Exercise text
--------

The additional services offered by Liquidation.com was a major reason N.E.W. switched to the company, Miller says. “Our traditional partners collected the salvage and then sold it off,” he says. In contrast, Liquidity Services grouped like items together before auctioning them off. “That changed the value proposition for the buyer. Now a buyer is buying a palette or two palettes of similar products-boom boxes, TVs, or laptop computers-versus a mixed bag.”
Just which method of liquidation a retailer chooses depends on many factors. “Everyone has a different need to solve the same problem-the problem being excess inventory,” Wingo says. “What really changes how they operate is channel conflict, how fast they want to sell things and other complexities around the logistics.”
ChannelAdvisor operates Direct2Wholesale, a network of business-to-business auction sites that connect manufacturers and retailers with qualified buyers of surplus. “We help retailers and manufacturers figure out what the right fit is for them,” Wingo says. “Should they be doing eBay? Should they be doing a private marketplace? Is Liquidation.com, where you’re moving it to smaller people, the way to go?”
Retailers who can’t ship single units might turn to online liquidators such as Liquidation.com or Overstock, while those who can ship individual units might use eBay to sell off excess stock, he says. “If they’re only going to sell a truckload, that limits what they can do,” Wingo says. “You’re not going to put a truckload on eBay.”

--------

Supplied entries
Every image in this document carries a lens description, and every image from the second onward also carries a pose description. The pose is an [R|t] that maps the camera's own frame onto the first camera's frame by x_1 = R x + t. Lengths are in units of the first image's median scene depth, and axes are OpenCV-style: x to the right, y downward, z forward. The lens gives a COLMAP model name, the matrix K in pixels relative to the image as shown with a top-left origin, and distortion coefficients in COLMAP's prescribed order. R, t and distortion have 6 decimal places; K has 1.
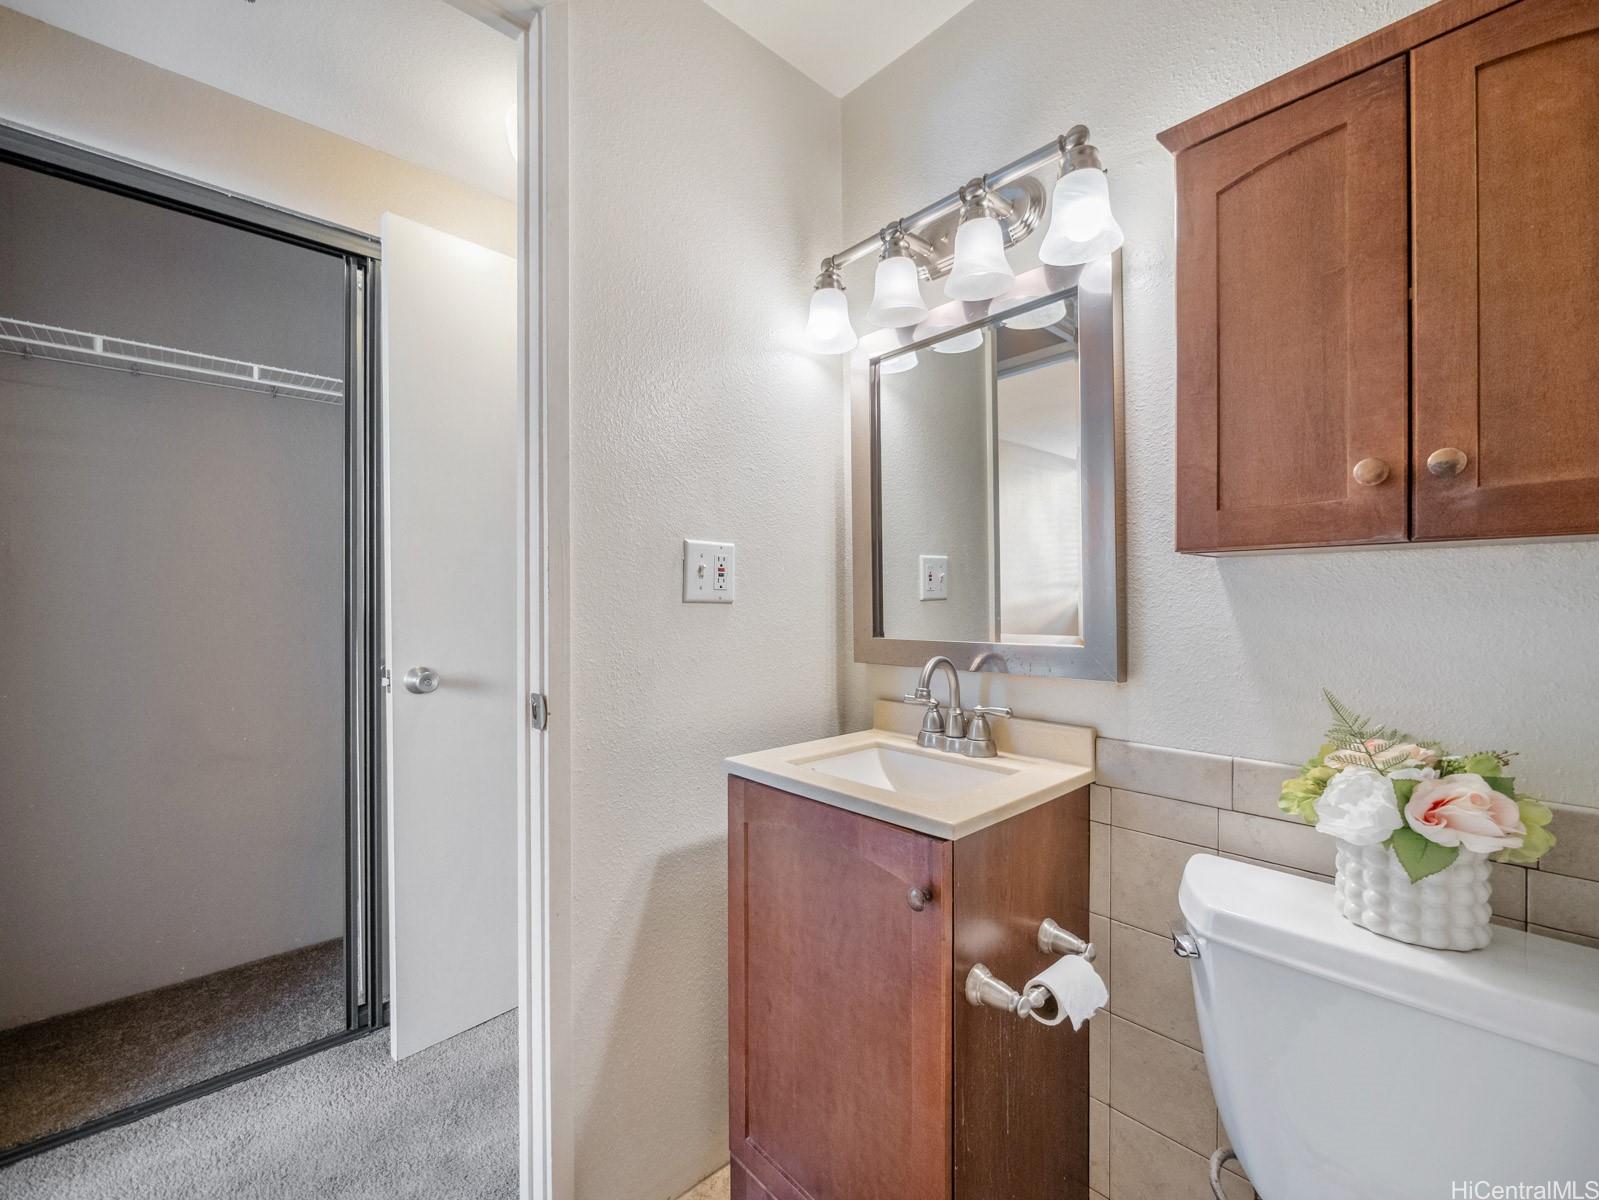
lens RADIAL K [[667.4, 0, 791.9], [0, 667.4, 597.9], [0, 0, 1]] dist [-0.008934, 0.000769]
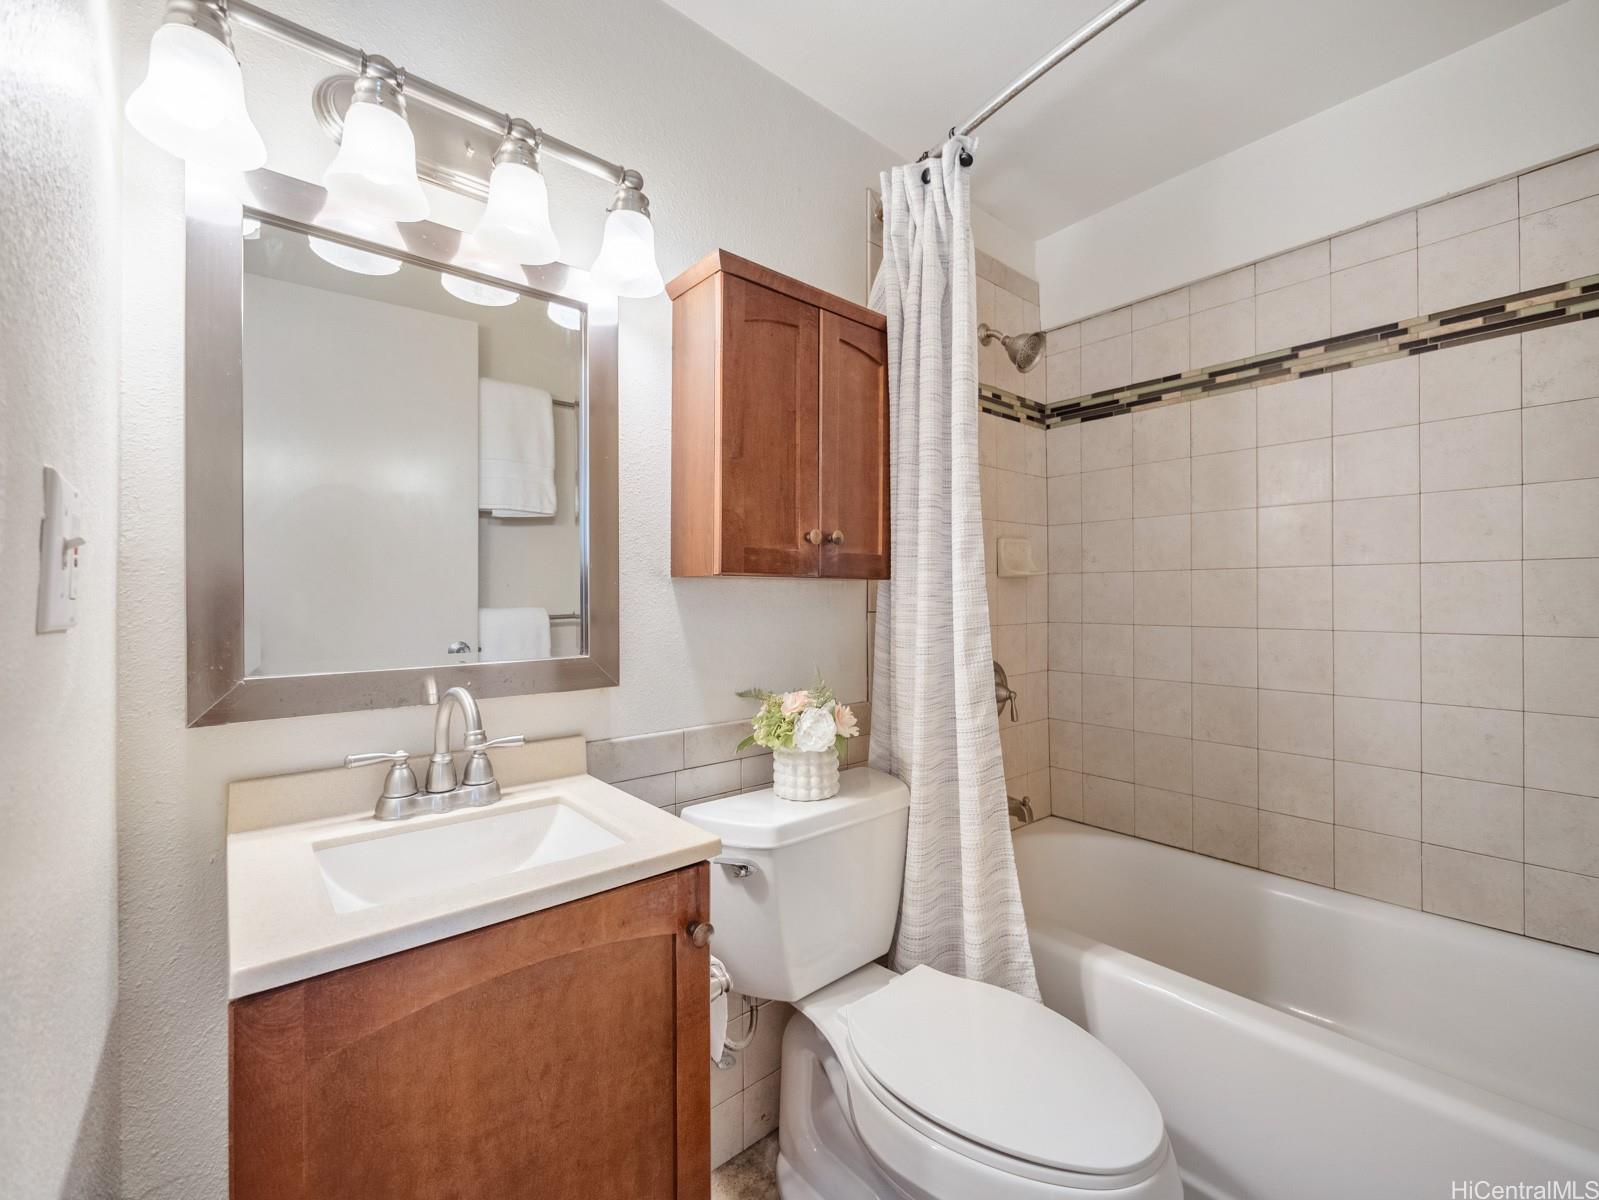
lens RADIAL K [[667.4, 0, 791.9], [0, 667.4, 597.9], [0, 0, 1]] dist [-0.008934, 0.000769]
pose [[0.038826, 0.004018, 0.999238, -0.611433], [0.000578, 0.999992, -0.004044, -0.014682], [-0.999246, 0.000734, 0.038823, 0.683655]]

--------

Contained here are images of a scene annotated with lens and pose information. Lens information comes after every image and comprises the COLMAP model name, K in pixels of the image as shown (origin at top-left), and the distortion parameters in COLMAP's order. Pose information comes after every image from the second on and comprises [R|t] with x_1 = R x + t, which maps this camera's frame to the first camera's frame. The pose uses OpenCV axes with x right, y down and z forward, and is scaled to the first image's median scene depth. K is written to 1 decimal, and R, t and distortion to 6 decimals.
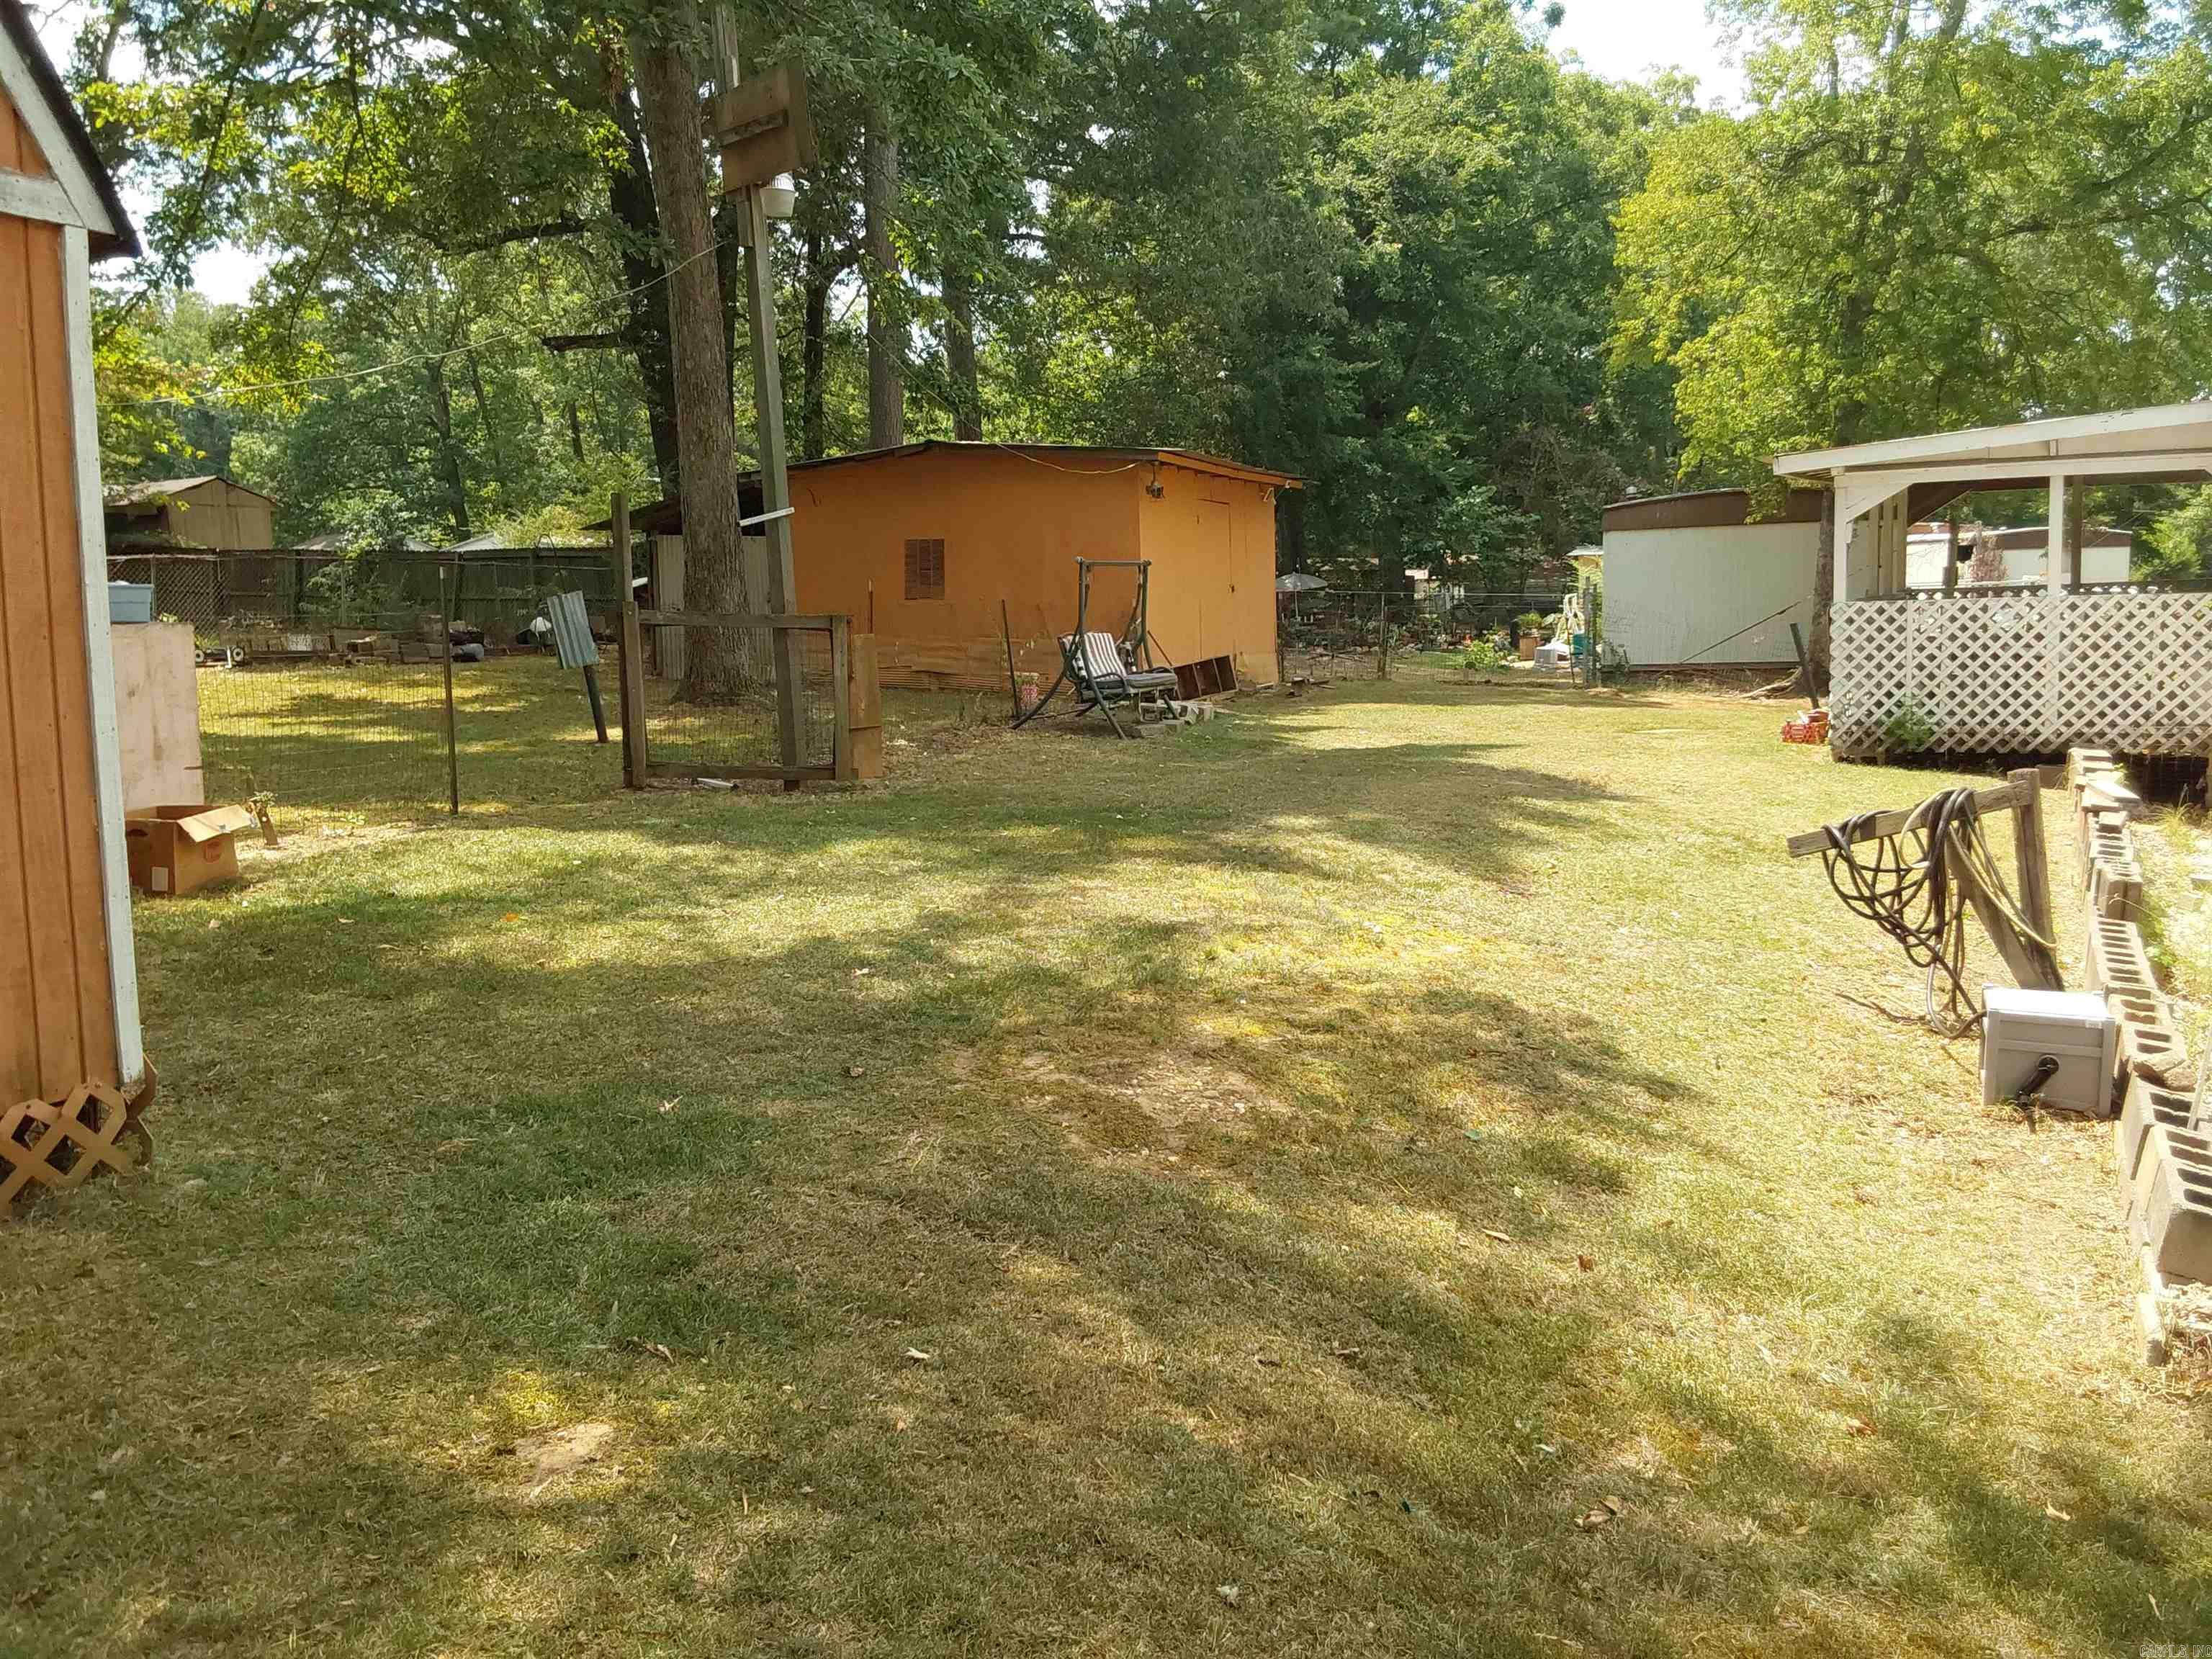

--------

Problem
Answer these from the excess inventory text:
(a) What did Liquidity Services do with like items before auctioning them off?
(b) What is the name of the network of business-to-business auction sites that ChannelAdvisor operates?
(c) Which site might retailers who can ship individual units use to sell off excess stock?
The data has nothing to do with this exercise.

Output for this exercise
(a) It grouped them together.
(b) Direct2Wholesale.
(c) eBay.